**Assignment:** Please repeat the records word for word and skip the pictures.

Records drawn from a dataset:
● ● ●
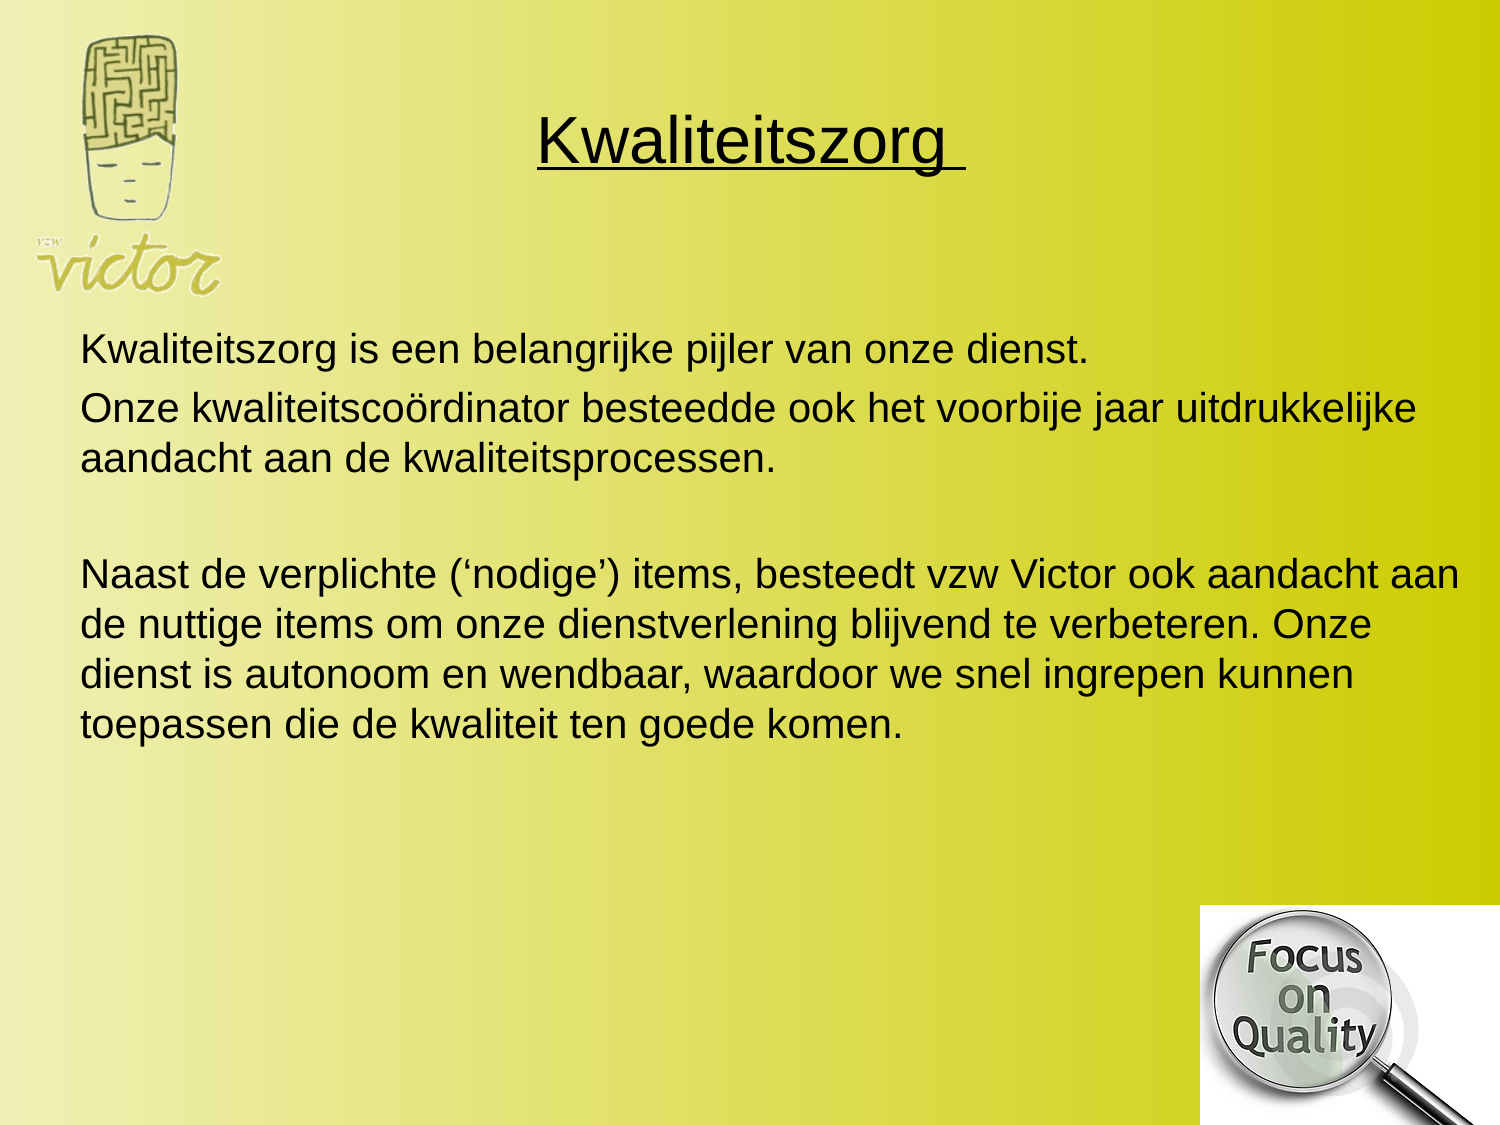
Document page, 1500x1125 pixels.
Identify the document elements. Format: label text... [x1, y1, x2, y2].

title Kwaliteitszorg [76, 42, 1428, 231]
list Kwaliteitszorg is een belangrijke pijler van onze dienst. Onze kwaliteitscoördinator besteedde ook het voorbije jaar uitdrukkelijke aandacht aan de kwaliteitsprocessen. Naast de verplichte (‘nodige’) items, besteedt vzw Victor ook aandacht aan de nuttige items om onze dienstverlening blijvend te verbeteren. Onze dienst is autonoom en wendbaar, waardoor we snel ingrepen kunnen toepassen die de kwaliteit ten goede komen. [64, 314, 1500, 1022]
picture [29, 30, 234, 303]
picture [1199, 904, 1500, 1125]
● ● ●
**Answer to this problem:**
Document page, 1500x1125 pixels.
Identify the document elements. Format: label text... [x1, y1, x2, y2].

title Kwaliteitszorg [76, 42, 1428, 231]
list Kwaliteitszorg is een belangrijke pijler van onze dienst. Onze kwaliteitscoördinator besteedde ook het voorbije jaar uitdrukkelijke aandacht aan de kwaliteitsprocessen. Naast de verplichte (‘nodige’) items, besteedt vzw Victor ook aandacht aan de nuttige items om onze dienstverlening blijvend te verbeteren. Onze dienst is autonoom en wendbaar, waardoor we snel ingrepen kunnen toepassen die de kwaliteit ten goede komen. [64, 314, 1500, 1022]
picture [29, 30, 234, 303]
picture [1199, 904, 1500, 1125]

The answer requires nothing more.